::: Stored data :::

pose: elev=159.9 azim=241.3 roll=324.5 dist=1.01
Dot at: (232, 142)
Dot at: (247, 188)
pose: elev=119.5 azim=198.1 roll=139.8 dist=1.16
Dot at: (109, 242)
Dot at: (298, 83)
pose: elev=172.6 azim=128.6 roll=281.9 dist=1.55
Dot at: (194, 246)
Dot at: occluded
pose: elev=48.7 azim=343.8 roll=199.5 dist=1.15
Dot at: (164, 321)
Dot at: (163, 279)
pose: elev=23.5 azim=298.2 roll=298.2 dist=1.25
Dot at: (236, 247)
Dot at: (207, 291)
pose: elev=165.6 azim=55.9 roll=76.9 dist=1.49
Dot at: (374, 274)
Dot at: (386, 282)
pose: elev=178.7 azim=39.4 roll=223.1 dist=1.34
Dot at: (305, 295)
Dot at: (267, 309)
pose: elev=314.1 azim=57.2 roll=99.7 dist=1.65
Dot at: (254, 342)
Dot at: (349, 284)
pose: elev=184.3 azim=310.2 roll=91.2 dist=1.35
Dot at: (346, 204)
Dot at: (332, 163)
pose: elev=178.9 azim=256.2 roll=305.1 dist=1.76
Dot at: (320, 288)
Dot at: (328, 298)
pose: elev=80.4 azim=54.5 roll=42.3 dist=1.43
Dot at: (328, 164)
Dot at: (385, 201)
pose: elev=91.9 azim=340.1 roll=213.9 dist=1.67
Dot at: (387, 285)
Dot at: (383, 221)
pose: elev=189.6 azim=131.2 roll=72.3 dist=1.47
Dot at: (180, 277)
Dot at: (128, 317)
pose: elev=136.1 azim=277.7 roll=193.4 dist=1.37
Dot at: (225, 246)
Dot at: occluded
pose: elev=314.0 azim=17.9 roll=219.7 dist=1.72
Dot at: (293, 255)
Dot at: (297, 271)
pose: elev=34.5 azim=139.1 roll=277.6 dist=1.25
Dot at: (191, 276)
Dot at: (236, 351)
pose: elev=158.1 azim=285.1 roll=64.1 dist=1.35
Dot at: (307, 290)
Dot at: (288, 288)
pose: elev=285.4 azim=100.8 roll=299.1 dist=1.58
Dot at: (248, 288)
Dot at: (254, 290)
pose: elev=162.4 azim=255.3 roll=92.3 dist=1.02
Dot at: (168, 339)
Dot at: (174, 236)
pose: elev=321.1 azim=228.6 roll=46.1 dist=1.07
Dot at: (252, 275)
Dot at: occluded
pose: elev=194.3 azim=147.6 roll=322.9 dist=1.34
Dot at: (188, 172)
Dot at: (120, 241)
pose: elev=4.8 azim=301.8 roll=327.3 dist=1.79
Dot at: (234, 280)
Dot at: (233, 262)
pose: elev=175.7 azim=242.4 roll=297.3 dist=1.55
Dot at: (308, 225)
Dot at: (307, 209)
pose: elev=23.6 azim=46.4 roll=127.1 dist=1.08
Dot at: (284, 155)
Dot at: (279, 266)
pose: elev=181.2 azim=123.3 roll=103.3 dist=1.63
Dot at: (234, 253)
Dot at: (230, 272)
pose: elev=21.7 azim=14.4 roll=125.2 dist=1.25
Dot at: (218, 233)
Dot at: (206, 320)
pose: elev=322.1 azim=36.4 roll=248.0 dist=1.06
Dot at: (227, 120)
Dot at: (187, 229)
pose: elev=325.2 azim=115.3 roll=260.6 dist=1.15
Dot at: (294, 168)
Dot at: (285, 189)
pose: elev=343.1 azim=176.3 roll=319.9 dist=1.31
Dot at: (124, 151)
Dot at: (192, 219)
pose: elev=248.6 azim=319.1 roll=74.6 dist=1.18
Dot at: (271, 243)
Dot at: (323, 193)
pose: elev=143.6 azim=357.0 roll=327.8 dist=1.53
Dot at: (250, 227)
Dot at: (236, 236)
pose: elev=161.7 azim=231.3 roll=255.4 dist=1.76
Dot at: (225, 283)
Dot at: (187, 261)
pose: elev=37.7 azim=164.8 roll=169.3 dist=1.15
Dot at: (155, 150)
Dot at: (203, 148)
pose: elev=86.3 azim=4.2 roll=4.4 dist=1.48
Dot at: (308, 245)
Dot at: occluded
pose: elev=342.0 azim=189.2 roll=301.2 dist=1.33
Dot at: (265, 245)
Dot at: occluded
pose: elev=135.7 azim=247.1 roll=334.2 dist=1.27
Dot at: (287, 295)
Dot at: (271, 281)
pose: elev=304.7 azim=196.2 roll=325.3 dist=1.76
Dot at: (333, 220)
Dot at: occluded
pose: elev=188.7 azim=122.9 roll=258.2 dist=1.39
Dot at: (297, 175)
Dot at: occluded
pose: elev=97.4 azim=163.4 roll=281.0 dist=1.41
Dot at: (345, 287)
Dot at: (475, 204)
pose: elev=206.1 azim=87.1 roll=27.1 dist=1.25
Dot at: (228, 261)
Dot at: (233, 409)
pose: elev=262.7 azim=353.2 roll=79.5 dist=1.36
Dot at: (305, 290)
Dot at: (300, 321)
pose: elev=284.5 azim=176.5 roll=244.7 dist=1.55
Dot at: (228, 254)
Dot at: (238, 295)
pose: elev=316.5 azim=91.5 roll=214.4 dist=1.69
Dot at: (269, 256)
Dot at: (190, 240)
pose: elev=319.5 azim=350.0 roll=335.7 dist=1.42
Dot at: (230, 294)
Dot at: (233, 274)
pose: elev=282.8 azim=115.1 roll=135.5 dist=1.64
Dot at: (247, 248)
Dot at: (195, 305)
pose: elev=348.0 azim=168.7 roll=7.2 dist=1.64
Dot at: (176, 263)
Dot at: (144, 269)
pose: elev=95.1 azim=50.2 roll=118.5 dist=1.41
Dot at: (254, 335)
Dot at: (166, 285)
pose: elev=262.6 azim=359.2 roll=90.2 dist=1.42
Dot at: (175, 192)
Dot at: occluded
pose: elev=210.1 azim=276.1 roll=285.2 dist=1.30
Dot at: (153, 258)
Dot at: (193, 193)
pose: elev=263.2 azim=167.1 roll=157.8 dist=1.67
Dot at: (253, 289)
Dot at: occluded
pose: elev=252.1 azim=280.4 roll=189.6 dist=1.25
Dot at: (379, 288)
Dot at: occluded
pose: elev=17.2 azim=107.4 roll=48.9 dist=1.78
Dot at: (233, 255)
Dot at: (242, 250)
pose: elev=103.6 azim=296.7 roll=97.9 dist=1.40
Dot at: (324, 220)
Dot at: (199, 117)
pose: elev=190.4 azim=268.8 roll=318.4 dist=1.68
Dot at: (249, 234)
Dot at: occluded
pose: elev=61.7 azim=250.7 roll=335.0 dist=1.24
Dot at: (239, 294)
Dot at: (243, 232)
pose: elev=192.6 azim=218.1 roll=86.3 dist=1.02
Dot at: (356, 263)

:::

• Exercise aim:
Print everything in the material above from the line containing "pose: elev=158.1 azim=285.1" down to the line containing "Dot at: (233, 262)", with both of those lines included, reproducing each line verbatim.

• Result for this task:
pose: elev=158.1 azim=285.1 roll=64.1 dist=1.35
Dot at: (307, 290)
Dot at: (288, 288)
pose: elev=285.4 azim=100.8 roll=299.1 dist=1.58
Dot at: (248, 288)
Dot at: (254, 290)
pose: elev=162.4 azim=255.3 roll=92.3 dist=1.02
Dot at: (168, 339)
Dot at: (174, 236)
pose: elev=321.1 azim=228.6 roll=46.1 dist=1.07
Dot at: (252, 275)
Dot at: occluded
pose: elev=194.3 azim=147.6 roll=322.9 dist=1.34
Dot at: (188, 172)
Dot at: (120, 241)
pose: elev=4.8 azim=301.8 roll=327.3 dist=1.79
Dot at: (234, 280)
Dot at: (233, 262)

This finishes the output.